• _Exercise_
Please copy the Vizio article starting at "Using a clever" and ending at "and Internet services.", replacing "slide-out" with "pull-out".

• _Study text_
▼▼▼

Vizio Brand Redux, Featuring Beyonce and The Internet
Vizio, the once budget TV maker has used the pricey Superbowl XLIV ad-space and Beyonce in a sexy red dress to rebuild its brand. The new Vizio wants to transform into a leading-edge, Internet connected television with Wi-Fi and loads of Internet apps.
If you watched the Super Bowl you probably saw that hip Vizio ad featuring a sultry Beyonce, David After the Dentist and a Giga-bushel of familiar Internet logos dancing into a Vizio HDTV. Internet connectivity may be television’s hottest new up-and-coming feature - that doesn’t require geeky-glasses.
Vizio’s new VIA line of LED HDTV features Wi-Fi 802.11n and Bluetooth. Yes, you read it right, the fabled Wireless N - the fastest flavor of Wi-Fi, allegedly capable of transmitting HD resolutions with multi-channel audio through your home network.
Using a clever universal remote you’ll be able to interact with your Vizio HDTV with a slide-out QWERTY keyboard. You’ll use the remote’s keypad to tap out messages on social media apps built-into the TV like Twitter and Facebook. You’ll also get access to Yahoo TV, Netflix, Flickr, Amazon On-Demand and a host of other streaming web-TV and Internet services.
But Vizio isn't done securing content providers for its televisions. Soon you'll be able to include Blockbuster to the list. Vizio and Blockbuster have just announced a deal to include Blockbuster On-Demand features into Vizio TV-sets.
From watching the ad, one could be easily confused into thinking the new line of TVs from Vizio provides a browser and will let users surf the web. Not so, each of the website featured in the ad as logos being added to Vizio's great "machine", are used as separate applications built into the TV. Still, it's an impressive array of functions for a TV set.

▲▲▲

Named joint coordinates
▼▼▼

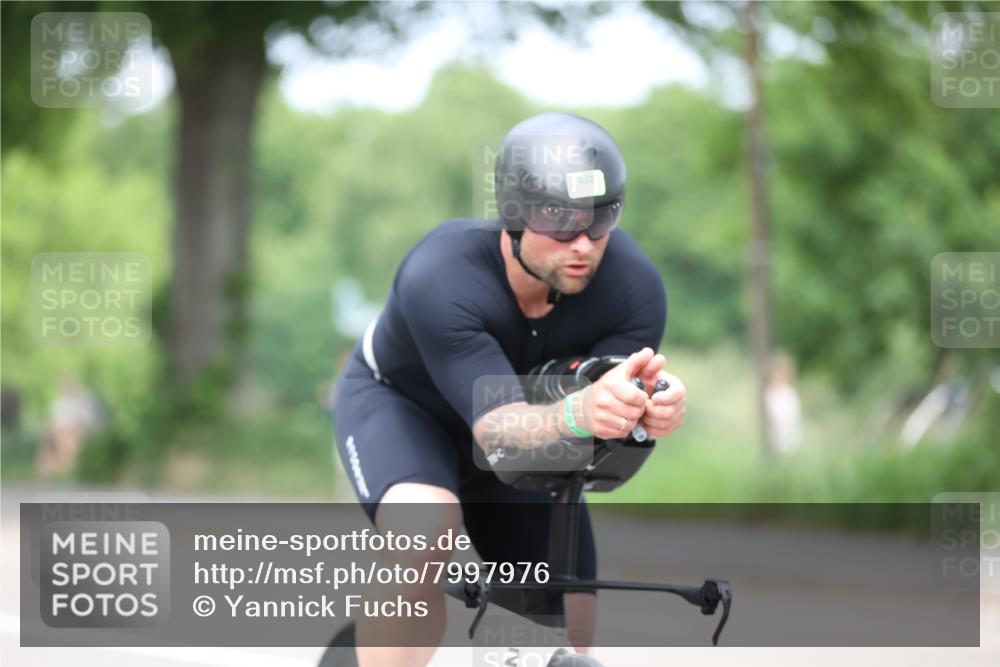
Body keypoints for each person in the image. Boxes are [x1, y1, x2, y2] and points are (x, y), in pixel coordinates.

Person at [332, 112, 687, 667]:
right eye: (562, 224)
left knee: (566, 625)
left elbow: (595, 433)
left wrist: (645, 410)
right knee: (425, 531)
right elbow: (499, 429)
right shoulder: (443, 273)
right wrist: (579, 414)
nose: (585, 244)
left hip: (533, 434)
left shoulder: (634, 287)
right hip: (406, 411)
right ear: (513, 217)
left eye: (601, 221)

▲▲▲
▼▼▼

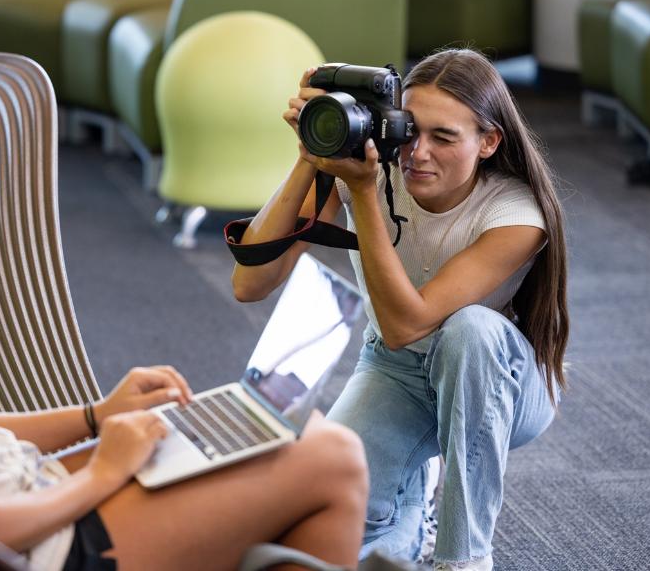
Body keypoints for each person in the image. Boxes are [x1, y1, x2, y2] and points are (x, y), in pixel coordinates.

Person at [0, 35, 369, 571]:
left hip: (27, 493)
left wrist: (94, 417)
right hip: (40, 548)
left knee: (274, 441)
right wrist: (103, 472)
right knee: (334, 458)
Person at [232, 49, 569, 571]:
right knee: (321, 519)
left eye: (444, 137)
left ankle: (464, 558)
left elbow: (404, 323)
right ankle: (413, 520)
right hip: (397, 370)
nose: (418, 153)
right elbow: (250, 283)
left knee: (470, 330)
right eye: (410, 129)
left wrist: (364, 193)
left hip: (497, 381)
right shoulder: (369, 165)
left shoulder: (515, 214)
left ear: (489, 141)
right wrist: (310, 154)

▲▲▲

• _Answer to the exercise_
Using a clever universal remote you’ll be able to interact with your Vizio HDTV with a pull-out QWERTY keyboard. You’ll use the remote’s keypad to tap out messages on social media apps built-into the TV like Twitter and Facebook. You’ll also get access to Yahoo TV, Netflix, Flickr, Amazon On-Demand and a host of other streaming web-TV and Internet services.